I would return the crystals and get either Boveda packs or Heartfelt beads. They are a much better humidification device and will eliminate your space problem.

The tray is just for keeping your sticks organized/separated. For example, you want to keep your maduros separate from your habana sticks so as they age, you won't have the maduro oils, smell, etc. affecting the taste of your habanos.


----------



## Bondo 440 (Jul 24, 2012)

- Just load the crystals into a smaller jar. Clear tubes are best
- Your humidity will change after you load your cigars. If your empty humidor was finally RH stable in the first place, do not add more than 20 at a time. 
- Your upper tray RH and bottom RH may differ by about 4 % . Combat this by limiting open time. Also I sort cigars in the top tray leaving 1 vent opening in the middlle of the tray, or 2 shorter openings so the humidification can get to the top. Don't lay a carpet of cigars across the top tray with no way to get humidity to breathe up there. I just went through this with twin new trayed humidors and lower and upper gauges and that is what I discovered. Here's a picture below, ignore the tags, but it was handy and shows the breathe holes and a second hygrometer on the tray on the right during the tests


----------



## Fuzzy (Jun 19, 2011)

I am with Chuck on this. 

Remove the jar and use HF beads or Boveda packs. The beads can be had in tubes and take about as much space as a cigar. Boveda packs are almost flat and take up very little room.


----------



## Bondo 440 (Jul 24, 2012)

Totally agree about the separation. Glad you covered that.
I have multiple humidors so separation is not much of an issue. 
LOL as you can see, this photo shows my Bum Cigar section !

Maybe someone can recommend RH % for the Boveda paks?


----------



## zephead61 (Apr 18, 2012)

Bondo 440 said:


> Totally agree about the separation. Glad you covered that.
> I have multiple humidors so separation is not much of an issue.
> LOL as you can see, this photo shows my Bum Cigar section !
> 
> Maybe someone can recommend RH % for the Boveda paks?


65%


----------



## TheMarlinInLV (Jul 30, 2012)

zephead61 said:


> I would return the crystals and get either Boveda packs or Heartfelt beads. They are a much better humidification device and will eliminate your space problem.
> 
> The tray is just for keeping your sticks organized/separated. For example, you want to keep your maduros separate from your habana sticks so as they age, you won't have the maduro oils, smell, etc. affecting the taste of your habanos.
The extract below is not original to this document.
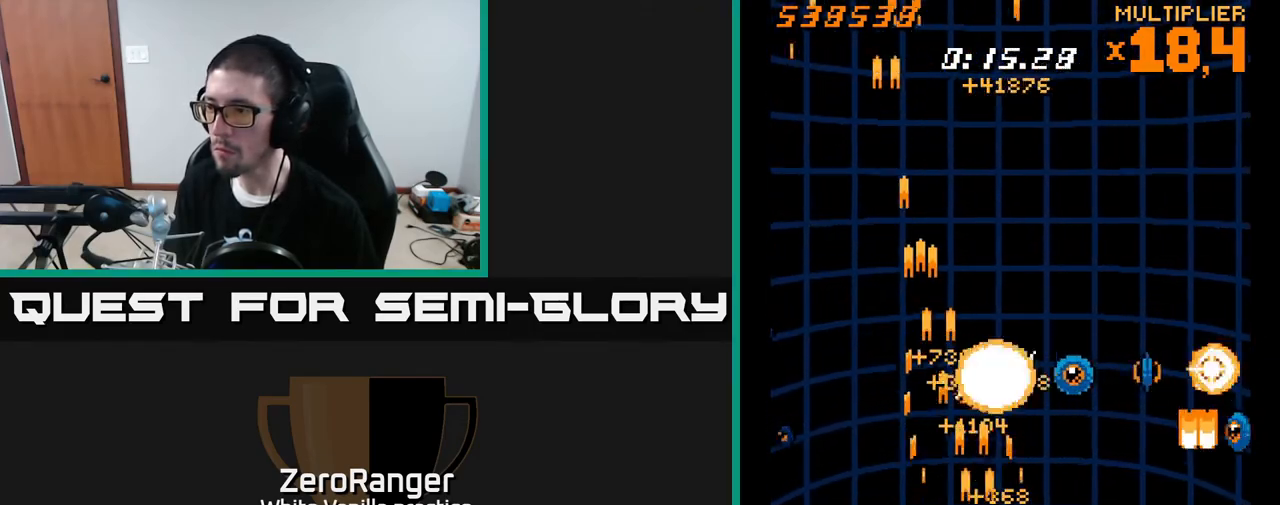
{"buttons": ["A", "DPAD_DOWN", "DPAD_RIGHT"], "right_stick": "center", "events": [[17, "DPAD_UP", "up"], [250, "DPAD_RIGHT", "up"], [250, "DPAD_UP", "down"], [317, "DPAD_LEFT", "down"], [367, "DPAD_LEFT", "up"], [383, "DPAD_UP", "up"], [400, "DPAD_RIGHT", "down"], [500, "DPAD_DOWN", "down"]]}
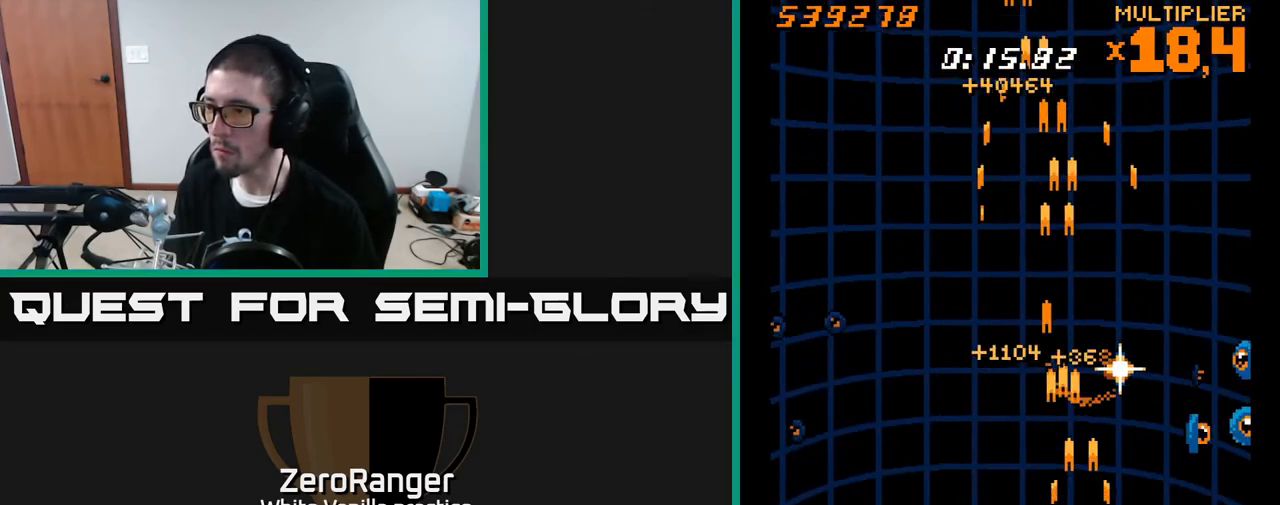
{"buttons": ["A", "DPAD_DOWN", "DPAD_RIGHT"], "right_stick": "center", "events": [[133, "DPAD_DOWN", "up"], [183, "DPAD_UP", "down"], [300, "DPAD_UP", "up"], [350, "DPAD_DOWN", "down"]]}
Sounds good! Thanks for the information about separation...

I'm going to try and return the crystals and will definitely look for the other products you mentioned...hopefully I can find a local B&M that has them...are water pillows ok? i saw those at the B&M i usually go to.


----------



## TheMarlinInLV (Jul 30, 2012)

so, some semi bad news for me...

I let the humidor stand for the day...well when I opened the humidor the humidity was 59%! So I panicked, I decided to put a clean, damp washcloth in the humi as well as taking out the tray since it is not likely as air tight as i'd hope...

I plan to leave the overnight and check the humidity when I wake up, hopefully things will have stabilized by then...I plan on going to B&M's around town to look for other alternatives since it does not seem that the size of the 4 oz jar is working...maybe i can find the 2 oz and buy 2 of them or hopefully I can find some Boveda or Heartfelt beads....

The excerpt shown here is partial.